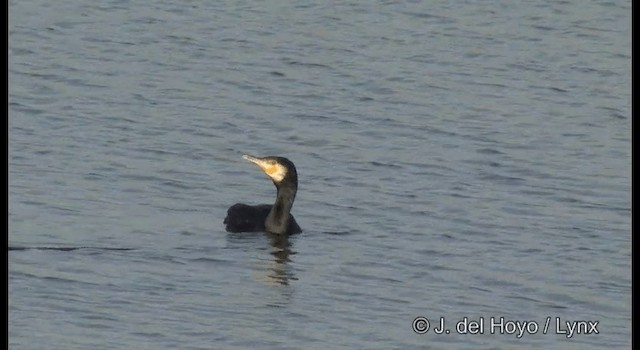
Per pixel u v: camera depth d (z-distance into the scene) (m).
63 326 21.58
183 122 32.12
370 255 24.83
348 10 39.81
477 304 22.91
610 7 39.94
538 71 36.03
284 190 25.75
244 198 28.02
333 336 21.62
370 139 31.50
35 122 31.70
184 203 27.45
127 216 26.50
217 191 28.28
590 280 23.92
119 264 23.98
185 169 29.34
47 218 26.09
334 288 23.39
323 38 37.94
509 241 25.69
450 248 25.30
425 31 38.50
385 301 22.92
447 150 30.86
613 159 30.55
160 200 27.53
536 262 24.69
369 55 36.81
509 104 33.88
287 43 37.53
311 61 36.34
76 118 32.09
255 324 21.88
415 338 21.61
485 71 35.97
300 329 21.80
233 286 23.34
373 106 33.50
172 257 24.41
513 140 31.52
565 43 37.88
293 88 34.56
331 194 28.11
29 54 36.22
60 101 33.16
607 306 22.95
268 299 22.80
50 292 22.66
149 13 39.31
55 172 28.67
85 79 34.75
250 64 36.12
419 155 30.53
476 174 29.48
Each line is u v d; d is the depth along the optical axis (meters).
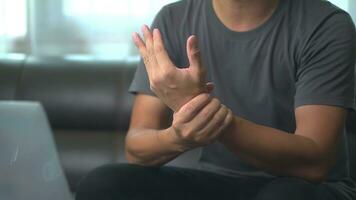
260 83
※ ※ ※
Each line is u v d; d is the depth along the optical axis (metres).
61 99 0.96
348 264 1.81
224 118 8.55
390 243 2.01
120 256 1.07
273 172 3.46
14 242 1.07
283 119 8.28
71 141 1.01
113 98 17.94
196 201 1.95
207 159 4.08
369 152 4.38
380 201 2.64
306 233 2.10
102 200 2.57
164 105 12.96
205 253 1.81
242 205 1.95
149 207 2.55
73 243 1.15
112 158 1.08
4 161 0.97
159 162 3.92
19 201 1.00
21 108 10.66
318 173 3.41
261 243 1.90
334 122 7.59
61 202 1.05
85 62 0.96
※ ※ ※
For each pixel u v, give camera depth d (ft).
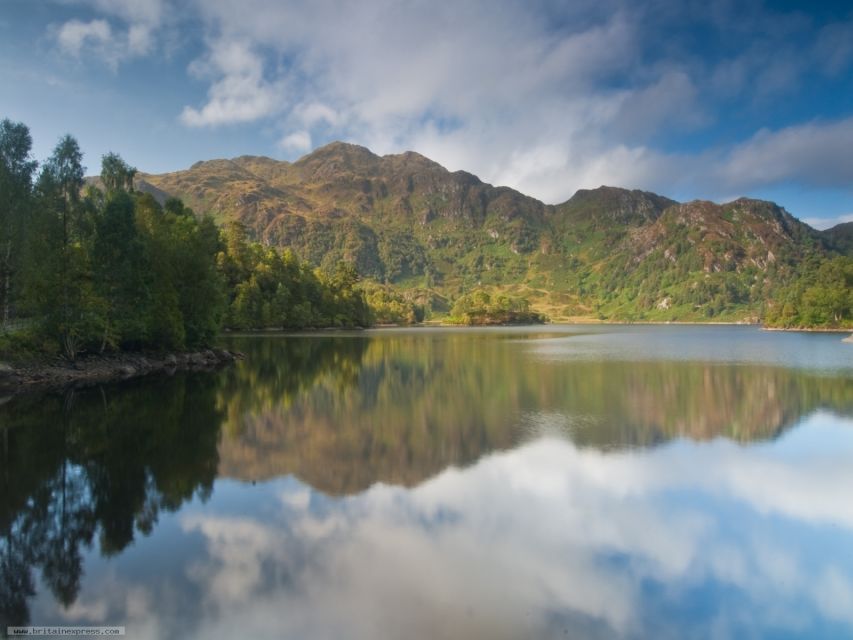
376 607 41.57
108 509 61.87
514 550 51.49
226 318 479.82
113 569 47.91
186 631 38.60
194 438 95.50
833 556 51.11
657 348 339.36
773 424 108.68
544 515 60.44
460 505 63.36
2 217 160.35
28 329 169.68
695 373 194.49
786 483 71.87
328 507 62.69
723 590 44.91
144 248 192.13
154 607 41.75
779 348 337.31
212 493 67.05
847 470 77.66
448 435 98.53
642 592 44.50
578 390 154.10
※ ※ ※
Using the data above, transcribe the lines that run from the line with "Per pixel u" to the line with "385 301 22.92", both ends kept, and output nothing else.

### Answer box
Per pixel u v: camera depth d (z-distance into the scene) (m).
63 326 21.58
183 122 32.12
370 255 24.83
348 10 39.81
477 304 22.91
610 7 39.94
538 71 36.03
284 190 25.75
244 198 28.02
333 336 21.62
370 139 31.50
35 122 31.70
184 203 27.45
127 216 26.50
217 191 28.28
590 280 23.92
119 264 23.98
185 169 29.34
47 218 26.09
334 288 23.39
323 38 37.94
509 241 25.69
450 248 25.30
425 31 38.50
385 301 22.92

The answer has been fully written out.